Continuing work on the metagenomics project, Emma shared her “co-assembly”, so I figured it would be quick and easy to compare hers with mine and get a feel for how different/similar they might be. I did a similar comparison last week where I compared each of our individual water sample assemblies. Those results showed my assemblies generated:
significantly larger “largest contigs” (10 - 50x larger than Emma’s)
larger N50 values (~2x larger than Emma’s)
total length in bps (~1.5x more than Emma’s)
So, I ran Quast on my computer (swoose - Ubuntu 16.04LTS) with the following input FastAs:
contigs.fa (Emma’s)
final.contigs.fa (Mine from 20190102_metagenomics_geo_megahit)
python \
/home/sam/programs/quast-5.0.2/quast.py \
--threads=20 \
--min-contig=100 \
--labels=ets,sjw \
/home/sam/data/metagenomics/P_generosa/emma_assemblies/contigs.fa \
/home/sam/data/metagenomics/P_generosa/final.contigs.fa
Here’s how the sample names breakdown:
Sample | Develomental Stage (days post-fertilization) | pH Treatment |
---|---|---|
MG1 | 13 | 8.2 |
MG2 | 17 | 8.2 |
MG3 | 6 | 7.1 |
MG5 | 10 | 8.2 |
MG6 | 13 | 7.1 |
MG7 | 17 | 7.1 |
RESULTS
Output folder:
Quast report (HTML):
Well, these results are very strange.
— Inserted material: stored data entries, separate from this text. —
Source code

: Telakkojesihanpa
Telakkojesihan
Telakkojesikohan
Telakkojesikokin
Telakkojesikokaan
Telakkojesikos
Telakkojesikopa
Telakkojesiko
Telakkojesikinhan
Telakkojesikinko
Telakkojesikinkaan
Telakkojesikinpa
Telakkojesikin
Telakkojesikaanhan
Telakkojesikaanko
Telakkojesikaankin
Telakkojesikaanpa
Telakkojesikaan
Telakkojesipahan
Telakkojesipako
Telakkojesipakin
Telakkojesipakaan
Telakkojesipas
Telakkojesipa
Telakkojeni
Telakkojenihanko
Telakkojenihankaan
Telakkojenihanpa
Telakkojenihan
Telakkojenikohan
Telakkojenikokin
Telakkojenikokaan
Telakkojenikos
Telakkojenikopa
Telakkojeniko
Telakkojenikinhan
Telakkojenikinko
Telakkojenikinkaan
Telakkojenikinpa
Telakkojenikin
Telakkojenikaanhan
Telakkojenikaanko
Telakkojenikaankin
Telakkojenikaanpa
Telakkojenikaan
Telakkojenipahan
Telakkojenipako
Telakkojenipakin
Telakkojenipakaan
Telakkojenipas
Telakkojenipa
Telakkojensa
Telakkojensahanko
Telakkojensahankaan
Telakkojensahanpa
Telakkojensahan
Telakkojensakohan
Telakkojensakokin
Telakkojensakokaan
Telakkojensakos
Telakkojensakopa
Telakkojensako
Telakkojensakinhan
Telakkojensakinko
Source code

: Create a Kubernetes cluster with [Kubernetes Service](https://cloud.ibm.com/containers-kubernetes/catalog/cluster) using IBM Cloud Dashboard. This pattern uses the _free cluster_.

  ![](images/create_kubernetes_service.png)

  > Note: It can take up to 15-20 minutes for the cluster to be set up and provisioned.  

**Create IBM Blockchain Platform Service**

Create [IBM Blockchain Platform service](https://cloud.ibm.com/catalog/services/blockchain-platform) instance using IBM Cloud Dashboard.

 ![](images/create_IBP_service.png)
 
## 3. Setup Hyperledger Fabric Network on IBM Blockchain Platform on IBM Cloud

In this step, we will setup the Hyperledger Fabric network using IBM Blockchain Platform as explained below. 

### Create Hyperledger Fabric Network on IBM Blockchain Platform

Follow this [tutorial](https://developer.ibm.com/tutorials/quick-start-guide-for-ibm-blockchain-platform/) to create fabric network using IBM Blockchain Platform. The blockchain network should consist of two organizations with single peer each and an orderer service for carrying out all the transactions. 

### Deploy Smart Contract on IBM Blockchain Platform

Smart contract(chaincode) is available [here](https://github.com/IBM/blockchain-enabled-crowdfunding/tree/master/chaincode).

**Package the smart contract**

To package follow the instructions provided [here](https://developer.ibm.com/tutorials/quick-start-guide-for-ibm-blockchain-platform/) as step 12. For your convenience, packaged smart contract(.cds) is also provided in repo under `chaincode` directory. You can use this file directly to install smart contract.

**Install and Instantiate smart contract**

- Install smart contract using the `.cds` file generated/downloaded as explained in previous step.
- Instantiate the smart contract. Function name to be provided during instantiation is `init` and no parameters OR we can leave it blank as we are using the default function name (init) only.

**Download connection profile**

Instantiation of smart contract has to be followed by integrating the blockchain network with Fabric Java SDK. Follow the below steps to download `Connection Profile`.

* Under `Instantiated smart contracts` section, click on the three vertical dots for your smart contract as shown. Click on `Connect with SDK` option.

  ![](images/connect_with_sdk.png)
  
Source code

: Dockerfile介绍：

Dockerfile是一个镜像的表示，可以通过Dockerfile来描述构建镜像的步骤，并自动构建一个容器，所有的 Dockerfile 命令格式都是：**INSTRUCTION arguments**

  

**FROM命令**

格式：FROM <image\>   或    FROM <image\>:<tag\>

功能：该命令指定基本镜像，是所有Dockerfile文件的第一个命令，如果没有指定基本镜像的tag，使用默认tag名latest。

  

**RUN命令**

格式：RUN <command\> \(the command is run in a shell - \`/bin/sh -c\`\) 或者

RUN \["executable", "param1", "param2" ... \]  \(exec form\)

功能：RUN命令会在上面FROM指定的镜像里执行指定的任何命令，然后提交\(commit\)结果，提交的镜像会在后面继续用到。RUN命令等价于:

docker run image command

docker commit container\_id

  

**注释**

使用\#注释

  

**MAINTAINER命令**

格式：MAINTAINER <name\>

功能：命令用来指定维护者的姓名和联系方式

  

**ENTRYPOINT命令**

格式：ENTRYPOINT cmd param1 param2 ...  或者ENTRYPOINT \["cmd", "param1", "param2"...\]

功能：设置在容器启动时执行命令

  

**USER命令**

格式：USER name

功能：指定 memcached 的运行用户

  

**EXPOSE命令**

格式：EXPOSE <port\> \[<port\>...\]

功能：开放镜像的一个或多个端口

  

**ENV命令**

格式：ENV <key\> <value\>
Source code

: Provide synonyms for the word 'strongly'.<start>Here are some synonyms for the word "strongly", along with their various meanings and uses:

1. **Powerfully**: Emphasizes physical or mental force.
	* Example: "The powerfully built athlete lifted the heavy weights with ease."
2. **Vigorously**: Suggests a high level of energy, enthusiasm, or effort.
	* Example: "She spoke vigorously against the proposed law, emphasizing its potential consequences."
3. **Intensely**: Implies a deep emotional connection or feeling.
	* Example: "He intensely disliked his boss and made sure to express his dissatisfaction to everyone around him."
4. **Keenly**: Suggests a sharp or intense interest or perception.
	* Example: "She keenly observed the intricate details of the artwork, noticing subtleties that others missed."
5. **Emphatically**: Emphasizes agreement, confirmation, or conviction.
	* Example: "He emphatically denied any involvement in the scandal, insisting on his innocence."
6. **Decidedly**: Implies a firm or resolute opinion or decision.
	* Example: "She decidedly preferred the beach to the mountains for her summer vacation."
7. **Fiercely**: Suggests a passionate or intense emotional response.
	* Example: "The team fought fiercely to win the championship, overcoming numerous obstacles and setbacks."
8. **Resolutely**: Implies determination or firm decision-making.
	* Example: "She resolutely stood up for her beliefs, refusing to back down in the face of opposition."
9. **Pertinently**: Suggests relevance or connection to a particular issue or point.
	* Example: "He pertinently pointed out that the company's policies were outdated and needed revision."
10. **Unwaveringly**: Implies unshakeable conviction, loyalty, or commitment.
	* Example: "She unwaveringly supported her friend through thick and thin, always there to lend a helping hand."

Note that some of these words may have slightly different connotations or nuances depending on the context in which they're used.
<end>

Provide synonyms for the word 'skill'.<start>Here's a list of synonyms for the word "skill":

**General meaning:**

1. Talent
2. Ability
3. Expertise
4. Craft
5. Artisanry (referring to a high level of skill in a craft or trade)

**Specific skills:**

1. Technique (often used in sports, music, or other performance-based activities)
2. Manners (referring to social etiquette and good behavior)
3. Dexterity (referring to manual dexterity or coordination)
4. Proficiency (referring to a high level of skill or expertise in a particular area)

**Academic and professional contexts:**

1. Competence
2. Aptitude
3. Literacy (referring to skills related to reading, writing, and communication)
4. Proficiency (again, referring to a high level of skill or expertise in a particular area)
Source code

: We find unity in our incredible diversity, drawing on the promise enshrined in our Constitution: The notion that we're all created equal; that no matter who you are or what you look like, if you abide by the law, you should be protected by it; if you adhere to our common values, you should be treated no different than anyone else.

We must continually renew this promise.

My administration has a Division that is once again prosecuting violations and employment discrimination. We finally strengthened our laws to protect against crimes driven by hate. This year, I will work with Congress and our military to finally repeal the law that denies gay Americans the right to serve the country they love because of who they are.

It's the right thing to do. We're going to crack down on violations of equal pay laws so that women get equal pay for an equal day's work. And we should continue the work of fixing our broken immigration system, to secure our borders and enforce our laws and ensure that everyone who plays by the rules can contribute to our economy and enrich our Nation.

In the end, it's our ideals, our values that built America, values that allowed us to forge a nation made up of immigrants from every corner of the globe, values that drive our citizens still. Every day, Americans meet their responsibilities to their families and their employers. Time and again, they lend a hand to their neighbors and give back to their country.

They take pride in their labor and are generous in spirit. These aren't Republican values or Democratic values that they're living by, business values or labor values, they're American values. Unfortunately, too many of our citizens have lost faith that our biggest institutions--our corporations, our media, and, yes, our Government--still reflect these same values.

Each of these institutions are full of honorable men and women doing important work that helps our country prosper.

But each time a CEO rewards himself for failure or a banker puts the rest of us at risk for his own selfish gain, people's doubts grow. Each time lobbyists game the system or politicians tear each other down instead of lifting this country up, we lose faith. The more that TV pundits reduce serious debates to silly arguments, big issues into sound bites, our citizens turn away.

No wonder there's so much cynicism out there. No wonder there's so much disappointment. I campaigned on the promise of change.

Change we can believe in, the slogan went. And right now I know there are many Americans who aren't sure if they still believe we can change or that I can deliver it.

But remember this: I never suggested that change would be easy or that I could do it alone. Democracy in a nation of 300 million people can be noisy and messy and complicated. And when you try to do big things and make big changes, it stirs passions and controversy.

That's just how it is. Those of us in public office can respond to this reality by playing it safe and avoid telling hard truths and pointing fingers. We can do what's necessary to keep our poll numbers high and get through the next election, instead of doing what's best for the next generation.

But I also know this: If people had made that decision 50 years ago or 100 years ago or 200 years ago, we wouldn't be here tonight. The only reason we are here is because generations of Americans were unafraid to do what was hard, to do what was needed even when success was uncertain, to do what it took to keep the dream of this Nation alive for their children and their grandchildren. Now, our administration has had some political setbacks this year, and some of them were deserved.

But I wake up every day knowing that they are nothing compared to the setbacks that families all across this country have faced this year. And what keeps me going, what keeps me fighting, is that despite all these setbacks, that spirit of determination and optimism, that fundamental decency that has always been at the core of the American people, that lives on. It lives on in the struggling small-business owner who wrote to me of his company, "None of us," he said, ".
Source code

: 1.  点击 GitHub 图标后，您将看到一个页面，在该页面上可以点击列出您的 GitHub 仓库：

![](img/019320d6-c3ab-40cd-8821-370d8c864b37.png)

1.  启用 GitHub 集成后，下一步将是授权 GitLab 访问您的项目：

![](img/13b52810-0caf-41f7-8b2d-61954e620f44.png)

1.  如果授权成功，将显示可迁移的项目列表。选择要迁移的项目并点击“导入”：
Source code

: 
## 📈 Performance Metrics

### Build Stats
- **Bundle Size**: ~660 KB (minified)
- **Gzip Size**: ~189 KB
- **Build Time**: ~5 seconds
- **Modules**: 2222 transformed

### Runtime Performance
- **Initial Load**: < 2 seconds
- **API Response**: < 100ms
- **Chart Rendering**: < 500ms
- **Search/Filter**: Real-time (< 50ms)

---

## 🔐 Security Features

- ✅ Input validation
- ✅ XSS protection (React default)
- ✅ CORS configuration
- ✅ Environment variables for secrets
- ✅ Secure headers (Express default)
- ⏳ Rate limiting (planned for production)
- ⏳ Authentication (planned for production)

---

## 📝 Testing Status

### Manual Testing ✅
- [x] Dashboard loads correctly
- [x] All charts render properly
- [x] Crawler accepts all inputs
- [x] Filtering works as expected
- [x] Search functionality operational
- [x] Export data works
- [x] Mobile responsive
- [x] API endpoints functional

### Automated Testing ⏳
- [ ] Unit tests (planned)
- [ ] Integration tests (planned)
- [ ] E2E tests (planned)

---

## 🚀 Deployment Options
The thing that immediately jumps out to me is how “small” Emma’s assembly is. My assembly has nearly 5x the number of bases as hers does (2.2Gbp vs 412Mbp). This is an enormous disparity between the two assemblies. I’ll talk to Emma and try to get explicit details on how she constructed her assembly.